■ **To be done**:
**a)** In the forum post about the game's unique features, copy the passage from "1. CHARACTER CUSTOMIZATION" up to and including "as the exception)" word for word.
**b)** Write the next part of the forum post about the game's unique features, starting right after its final sentence.

■ **Text excerpt**:
Something Truely Unique and Revolutionary is Being Lost


Amanita

 

Posted

I've seen the press releases for new games such as GW2 and how "revolutionary" they are to the MMORPG realm, and my response is "oh really"?

GW2 adds little hearts to maps and you have to perform tasks that have been around for years to complete, and supposedly that's revolutionary.
They draw circles on a map and spawn zergs, call it an event, and thats revolutionary... They eliminate healers, give each class a weak heal, and call that revolutionary. The appearance of each toon is still specific to the equipment you pick up. Yes, you can transfer stats to something you like, but hardly revolutionary.

Let me point out some things in this game:

1. CHARACTER CUSTOMIZATION - you can literally create anything. YOU ARE WHAT YOU CREATE. Not what you pick up and wear. No other game even attempts to do this. Equipment is king. (with CO as the exception)

2. POWER SYNCHRONIZATION - in every other game, you can do what you can do. Nothing else anyone does has that much of an impact on your performance. The way powers in this game mix and match is something to behold. A /kin troller can make a good meleer truely awesome. A buffer/debuffer can make a good blaster literally melt through enemies. I have always loved PUGs in this game, because every group is different depending on the mix of powersets. It feels like a completely different game - every time. I can participate in a 1000 PUGs in WoW, it's always the same, except for perhaps the competency and equipment of the players.
Tank/DPS/Healer/Whatever. The experience never differs.

3. PLAYER CREATED CONTENT - now this is something truely revolutionary. Love it or hate it, you wont see this in the vast majority of MMORPGs. Yes, the design could have been much better, but you have to admit some of the stories you can find are far and away better than most of the Dev content.

4. BASE EDITOR - yes, its hard to use. But look on the base forums, it's amazing what people have come up with. DAOC had very limited player housing where you could pick decorations. GW allowed you to select a guild base, but no customization.

5. TRUE TANKING - I've tried to tank on games such as WoW, after tanking in CoH. My reaction is always - you've got to be kidding me.
In CoH, you are a brick wall, and you can keep a substantial portion of the baddies on you alone, just by doing what comes naturally. In WoW, and most other games, you're nothing but a bag of hitpoints that the healer has to keep filled. Keeping a substantial number of the baddies on you is difficult.

6. BADGES - yes, every game has them now. But CoH invented the concept ... which WoW later stole. Now that was revolutionary.

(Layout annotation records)
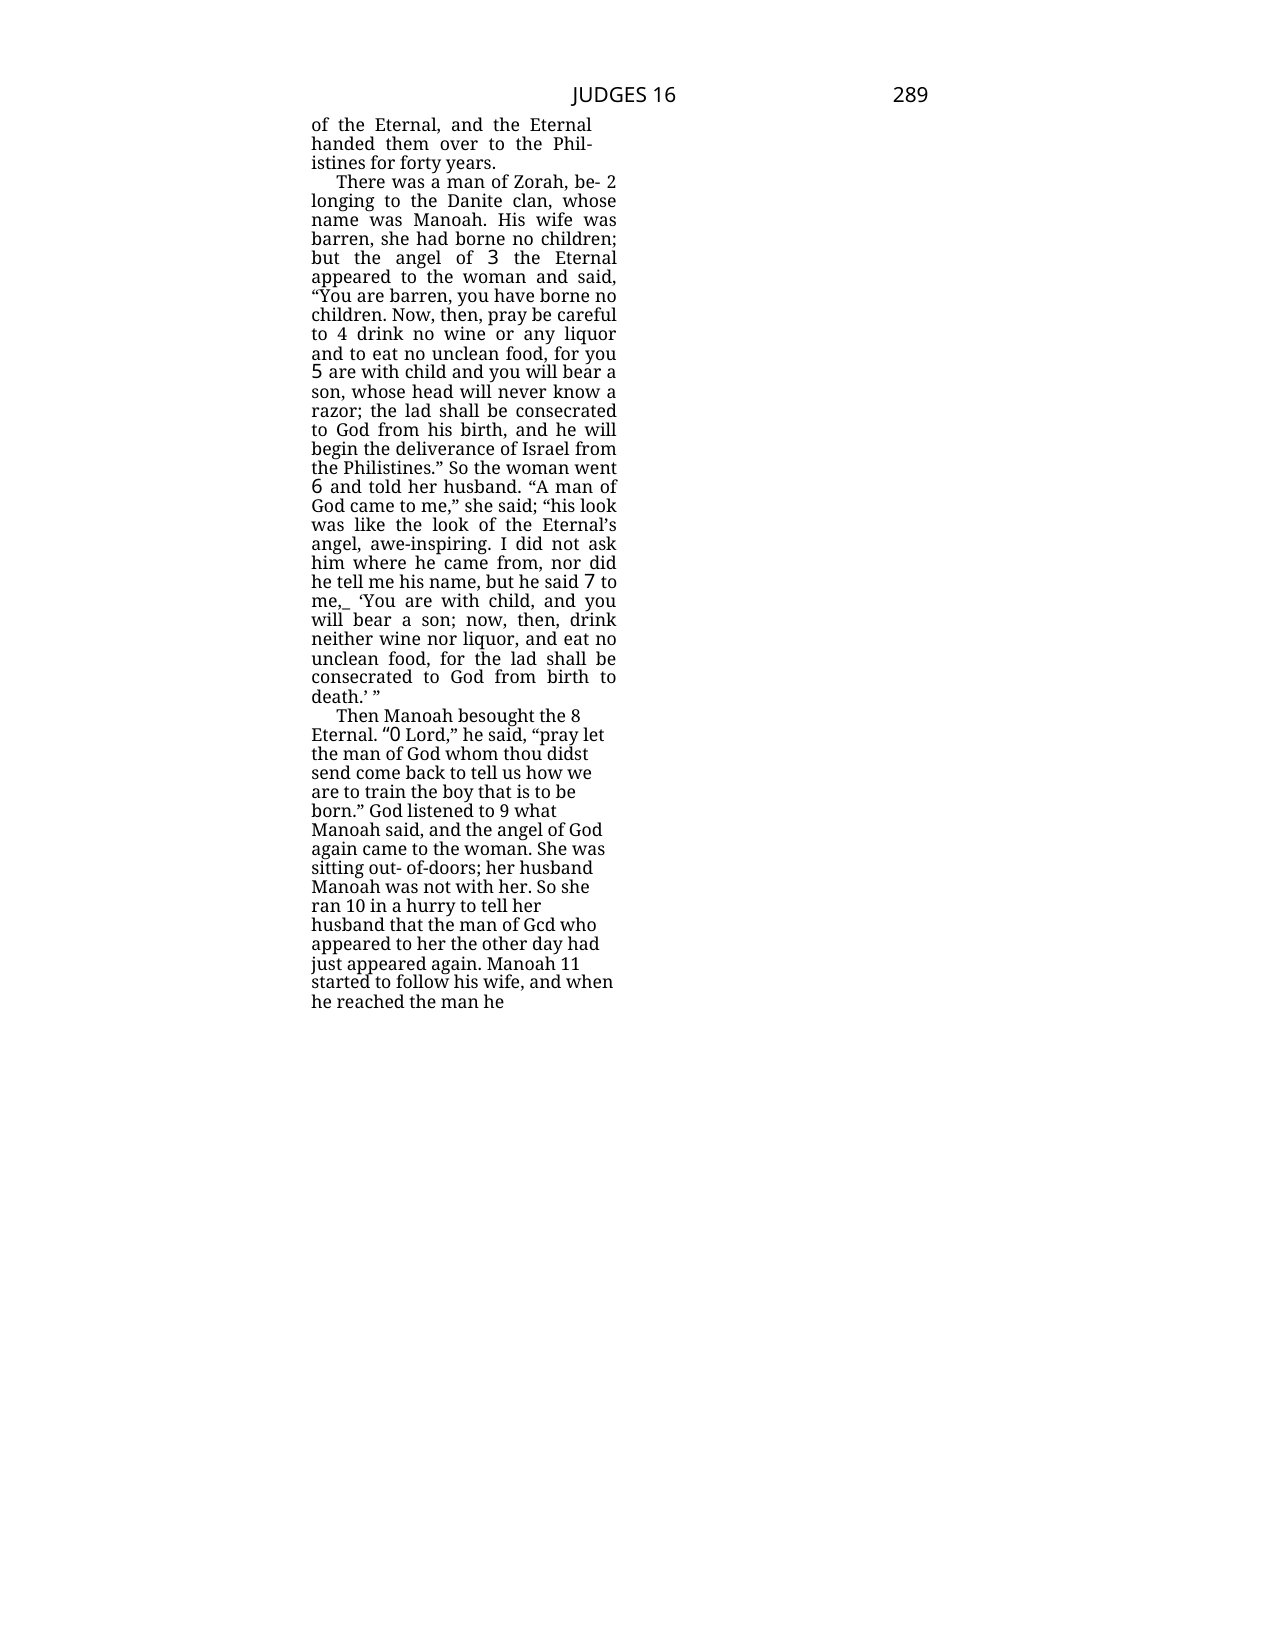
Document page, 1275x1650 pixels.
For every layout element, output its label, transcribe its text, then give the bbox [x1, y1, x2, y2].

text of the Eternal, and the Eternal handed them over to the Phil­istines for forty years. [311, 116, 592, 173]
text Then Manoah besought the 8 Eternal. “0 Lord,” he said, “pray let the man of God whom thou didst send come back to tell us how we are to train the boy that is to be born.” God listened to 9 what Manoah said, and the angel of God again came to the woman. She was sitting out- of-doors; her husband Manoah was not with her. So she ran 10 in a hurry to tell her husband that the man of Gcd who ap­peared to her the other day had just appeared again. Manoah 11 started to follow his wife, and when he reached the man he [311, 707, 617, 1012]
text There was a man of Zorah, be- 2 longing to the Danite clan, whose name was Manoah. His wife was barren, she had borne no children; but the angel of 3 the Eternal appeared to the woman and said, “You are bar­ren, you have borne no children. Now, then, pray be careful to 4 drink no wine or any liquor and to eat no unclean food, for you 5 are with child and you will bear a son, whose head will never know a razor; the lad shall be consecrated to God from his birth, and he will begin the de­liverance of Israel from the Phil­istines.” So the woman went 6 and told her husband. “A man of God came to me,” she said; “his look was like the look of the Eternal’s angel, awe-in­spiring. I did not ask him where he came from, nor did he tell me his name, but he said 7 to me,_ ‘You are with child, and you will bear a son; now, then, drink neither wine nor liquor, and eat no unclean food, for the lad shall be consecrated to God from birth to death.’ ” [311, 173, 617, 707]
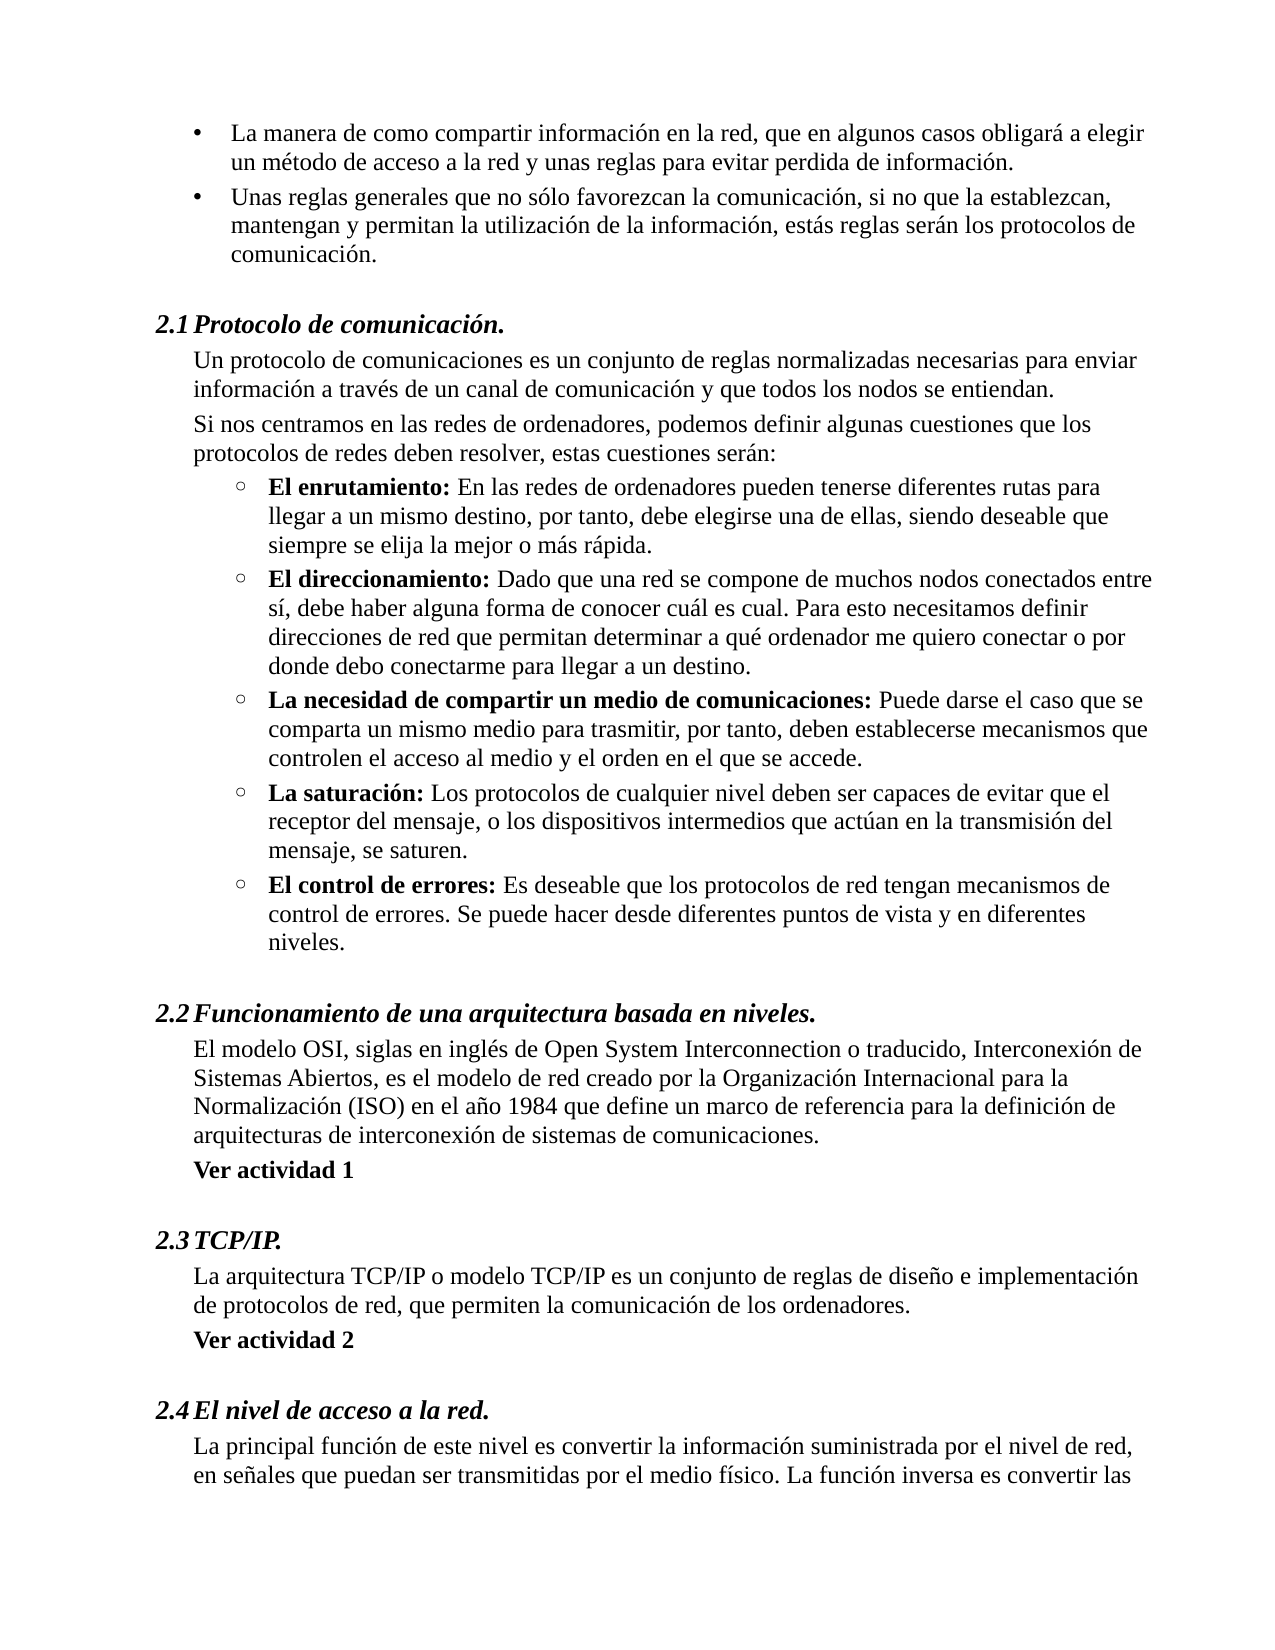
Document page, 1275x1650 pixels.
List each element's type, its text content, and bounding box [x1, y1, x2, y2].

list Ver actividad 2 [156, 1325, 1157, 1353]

■ **Responses by task**:
**a)**
1. CHARACTER CUSTOMIZATION - you can literally create anything. YOU ARE WHAT YOU CREATE. Not what you pick up and wear. No other game even attempts to do this. Equipment is king. (with CO as the exception)

**b)**
7. SIDEKICKING - havent seen this anywhere else. GW2 has auto-exemplering at a zone level, but it's just an inferior implementation IMO. Try joining a team 30 levels above you in any other game, you will die in 1 second.

8. POWERSET/ARCHTYPE PROLIFERATION - nothing else comes close to the number of powerset combinations in this game. Foe each class, GW2 expects you to pick from 2 weapons and swap between them, giving you a grand total of 8 attacks. Less is better in their minds, I guess.
In Wow, you can pick from one of three skill trees for each class, again not much of a choice.

9. TRAVEL POWERS - this is both a blessing and a curse. It destroys any chance of having true "exploration" in this game. However, it is a joy to be able to have the ability to fly, by myself, without having to use some giant bird or other contraption.

10. INSPIRATIONS - yes, we take them for granted. But have you seen anything like them anywhere else?
You get "potions" in other games, but do they drop that frequently and have as much of an impact?

11. EIGHT PLAYER TEAMS - the rule of thumb in other games is - 5 players.
Not sure why they do this, but it really cuts down on the flexibility of group composition.

12. TEAMING - this game encourages teaming. From the power synchronization mentioned above, to side kicking, to the fact
that you can just level faster by teaming ... nothing else comes close. You can form a PUG in just a few minutes, whereas forming a team in other games can be such a major time-consuming hassle.

It's a shame the game is being sunseted. And it's more of a shame that the industry hasnt taken a harder look at some of the features in this game, and tried to emulate more of them. This is an 8 year old game, and IMO far more revolutionary and unique in design than anything coming out now.


131430 Starfare: First Contact
178774 Tales of Croatoa: A Rose By Any Other Name ( 2009 MA Best In-Canon Arc ) ( 2009 Player Awards - Best Serious Arc )

 

Posted

The supersidekicking method that CoH implemented to stave off door sitting and PL shenanigans really broke open how easy teaming should be.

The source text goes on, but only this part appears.